Guru adalah profesi yang termasuk kategori profesi yang penuh tekanan. Pada kategori itu pun, guru lebih sering mengalami stres. Riset National Foundation for Educational Research (2019) di Inggris menunjukkan 1 dari 5 guru mengalami stres pada hampir seluruh waktu bekerjanya, lebih tinggi dibandingkan profesi lain pada kategori yang sama, 1 dari 8 orang.
Mengapa guru mengalami banyak tekanan?
Ada sejumlah tantangan dan pengalaman yang menyebabkan guru merasa stres. Mulai dari tantangan dalam menghadapi puluhan murid pada waktu yang bersamaan; puluhan orangtua dengan beragam karakteristik; tuntutan dari manajemen pendidikan untuk mencapai target sekolah/madrasah dan pemerintah; beradaptasi dengan sejumlah perubahan, seperti kebijakan, isu sosial, dan teknologi; memadukan tuntutan kurikulum dengan kebutuhan murid; mendapat tanggung jawab besar tapi seringkali otonominya dibatasi banyak pihak; sering kali masih bekerja di malam hari dan akhir pekan; tidak jarang menggunakan uang pribadi untuk peralatan pembelajaran muridnya, dan lain sebagainya.
Apa akibatnya?
Pertama, kita sebagai guru dapat mengalami pengalaman menderita mengajar, merasa tidak berdaya dalam menjalankan tanggung jawab sebagai pendidik. Stres membuat guru menjadi lebih mudah marah, bersikap emosional, panik ketika ada tantangan, enggan mempelajari hal baru hingga menurunnya kualitas hidup dan relasi sosial. Pada ujungnya, stres akan menjadi sumber berbagai penyakit fisik yang sangat mungkin dialami oleh guru.

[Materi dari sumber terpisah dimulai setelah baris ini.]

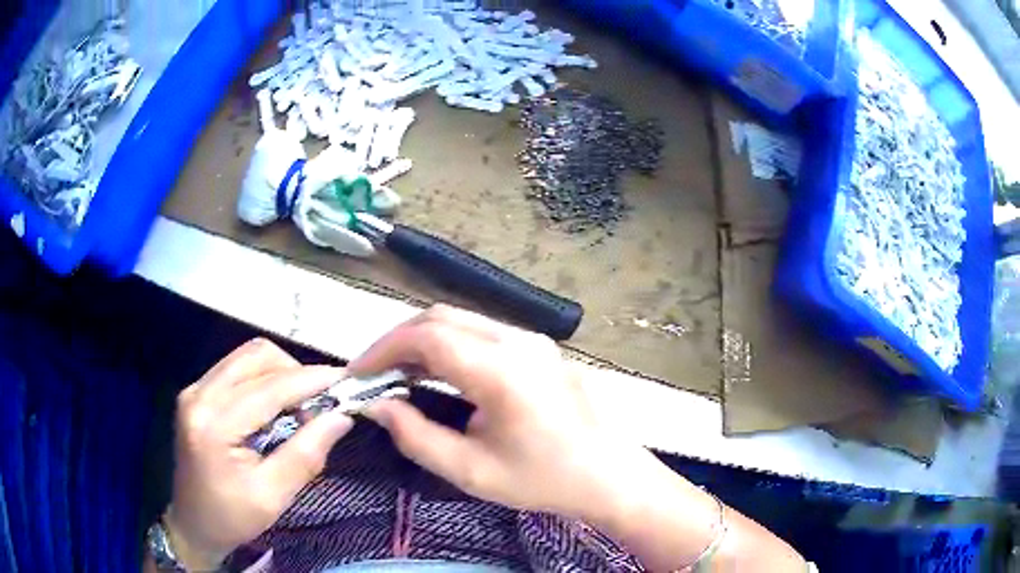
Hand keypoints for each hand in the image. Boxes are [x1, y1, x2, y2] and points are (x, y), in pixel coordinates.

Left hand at [167, 339, 353, 569]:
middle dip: (296, 372)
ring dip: (281, 373)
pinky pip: (237, 368)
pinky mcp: (197, 392)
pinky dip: (265, 379)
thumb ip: (305, 455)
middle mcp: (199, 394)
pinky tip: (277, 406)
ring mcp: (195, 389)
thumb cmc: (232, 518)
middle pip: (256, 356)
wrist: (193, 523)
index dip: (311, 380)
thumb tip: (340, 418)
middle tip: (321, 403)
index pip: (269, 387)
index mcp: (213, 424)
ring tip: (301, 406)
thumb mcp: (273, 497)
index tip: (347, 382)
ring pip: (248, 357)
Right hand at [352, 305, 646, 520]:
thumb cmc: (545, 480)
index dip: (383, 350)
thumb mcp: (471, 471)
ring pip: (461, 320)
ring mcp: (531, 340)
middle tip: (373, 374)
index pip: (426, 337)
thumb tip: (378, 406)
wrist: (611, 475)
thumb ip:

Kedua, lebih jauh lagi, stres pada guru akan berdampak pada kualitas pembelajaran yang dialami oleh murid. Murid pun mengalami pengalaman menderita belajar, merasa tidak berdaya dalam proses pembelajaran. Murid jadi merasa tidak aman dan tidak dipahami sehingga melahirkan respons murid yang enggan belajar, tidak percaya diri dalam berpendapat, hingga membuat kegaduhan sendiri. Pada akhirnya, murid pun tidak sepenuhnya bisa mencapai tujuan pembelajaran yang diharapkan.
Padahal sebagai pendidik, kita mempunyai harapan yang indah baik terhadap diri sendiri maupun terhadap murid-murid kita.
Guru semangat mengajar, tangguh menghadapi tantangan, mandiri mencari solusi, reflektif terhadap kesalahan, adaptif melakukan perbaikan, maupun murid belajar dengan kemauan sendiri, tangguh menghadapi tantangan, mandiri mengatasi kesulitan, reflektif terhadap kesalahan, dan adaptif melakukan perbaikan.
Sejumlah harapan tersebut pada dasarnya menggambarkan merdeka belajar (self regulated learning), yaitu suatu kapasitas untuk mengatur sendiri suatu urusan yang menjadi tanggung jawab kita.
Bekal dasar menjadi pendidik merdeka belajar adalah motivasi diri. Barang siapa yang mampu memotivasi diri niscaya akan lebih merdeka belajar. Mereka yang merdeka belajar relatif bisa mengatasi kesulitan, tahan terhadap stres, dan memiliki kinerja yang lebih baik (lihat Mujis dan Bokhove, 2020; Skibbe dkk., 2019). Oleh karena itu, mari berlatih menumbuhkan motivasi melalui materi yang sudah dijelaskan sebelumnya.